I’ve always copped a bit of redness on my face and, especially in the colder months, some flakiness and dryness. But I’m telling you, I had full-blown, welt-like pimples breaking through my skin and I felt both confused and a bit insecure, even if I was only seeing people on Zoom.

But if lockdown and isolation were good for something, it was trying something new that you otherwise wouldn’t have the patience for. One of those things was the Peppy Co LED Light Therapy Mask ($179).

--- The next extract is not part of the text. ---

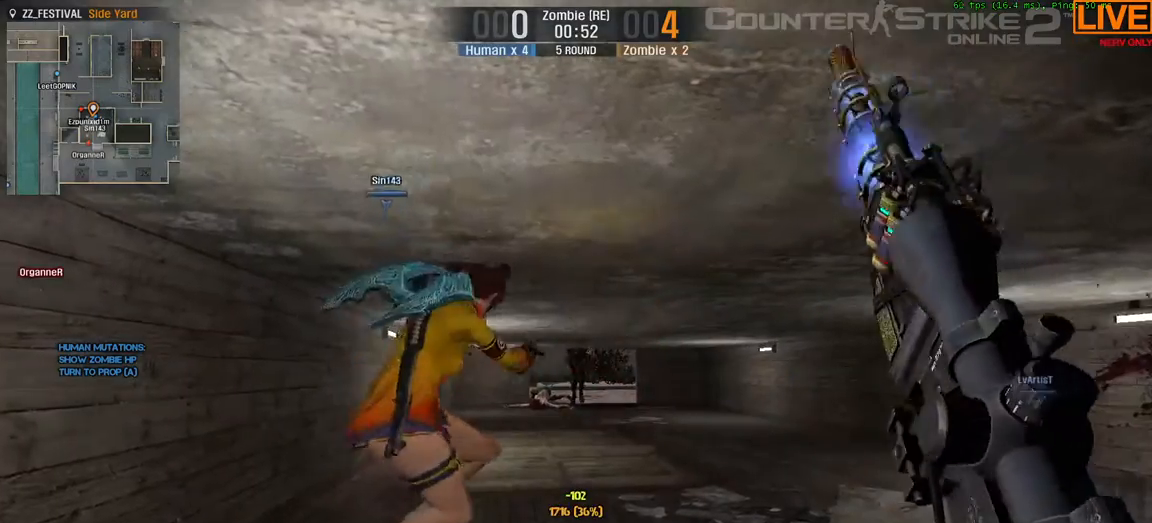
{"keys": ["a", "s", "w"], "events": [[117, "d", "down"], [450, "d", "up"], [500, "a", "down"], [500, "s", "down"]]}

If you’ve ever spent longer than a minute scrolling Instagram (yeh hi), you’ve probably spied an outer-space looking mask that all the influencers are repping. From Roxy Jacenko to Abbie Chatfield and MAFSMartha Kalifatidis and Michael Brunelli, this weird LED mask contraption appeared to be all the rage, but, as with any Insta trend and person who tells you they’re not like everyone else, I had my doubts and had to find out myself.

LED light treatments are typically handled by dermatologists so I was definitely wiggy about using it from home — because, yes, ok, I have a tendency to make a mess of almost everything I try. But, luckily for my ability to fuck most things up, the LED mask is so easy to use I think even a monkey could get it right.

Arriving in a box with a silk bag and charger cable, the LED mask was a hell of a lot lighter than I expected. The mask‘s lined with LED lights designed to penetrate the skin using varying wavelengths of light, complete with in-built sunglasses to protect the ~windows to your soul~.

Once you attach the USB plug into the LED mask, the lights automatically turn on, and there’s a sensor touch in the left-ear arm that’ll let you toggle between the three different settings.

The blue setting is recommended for breaking the acne cycle, the red setting is used for preventing ageing and increasing hydration from the inside out, and the yellow is recommended for reducing skin roughness and poor circulation.

I laid down, chucked on my Spotify Discover Weekly (an eye-opening experience, every time), and even set a 10-minute timer because I have trust issues. The LED mask’s lights automatically turn off after 10 minutes, so I ditched the alarm safety net after a few rounds in.

The manual that came with it recommended using the LED mask three cycles a week, which, during isolation was more than I even showered. I did a red cycle in the morning and blue at night.

Weirdly, it didn’t feel like that much time out of my day, but then again, we were (and still are) in the middle of a global pandemic with little else to do. I actually used it to help me ease into waking up in the morning (another 10 minutes of shut-eye while still working on your beauty routine? Please and thank you), and just before bed to help me sleep at night.

If I had to pick something I didn’t like — and believe me when I say that is a hardwired personality trait — it would be that the LED mask’s arm sensor is quite sensitive (try not to touch it while the lights are on or it’ll change settings) and they dug into my temples a little bit. It also does ask a bit from the user in a routine sense, but, like all routines when they start, it’s not long before it becomes autopilot. What? I’m clutching at straws here, the product is hard to fault. I guess it’s kinda of difficult to sit in silence for 10 mins as well?

Now, like I said, I do have trust issues, so it’s hard for me to trust that the below results are actually from the LED mask or if I was just having a bad PMS flare up that consequently calmed its farm, but here’s the difference between how my skin looked after two weeks of daily blue and red cycles.

LED light mask
It’s also really hard to get the same lighting and angle weeks apart, so sue me

I was personally impressed, but it is worth noting that I also used the LED mask ($179) in conjunction with the Peppy Co All-In-One Sleeping Mask ($49) every night. It’s super hydrating and I loved using it routinely before bed, but, while I myself was isolated, the fact I used both products together means I can’t actually isolate the results.

Peppy Co The Starter Set ($199).

So that’s my take. The proof’s in the photos (and mirror) for me, but I honestly don’t know anyone else that’s tried it, and weirdly I’m not friends with any influencers, so I can only speak from personal experience.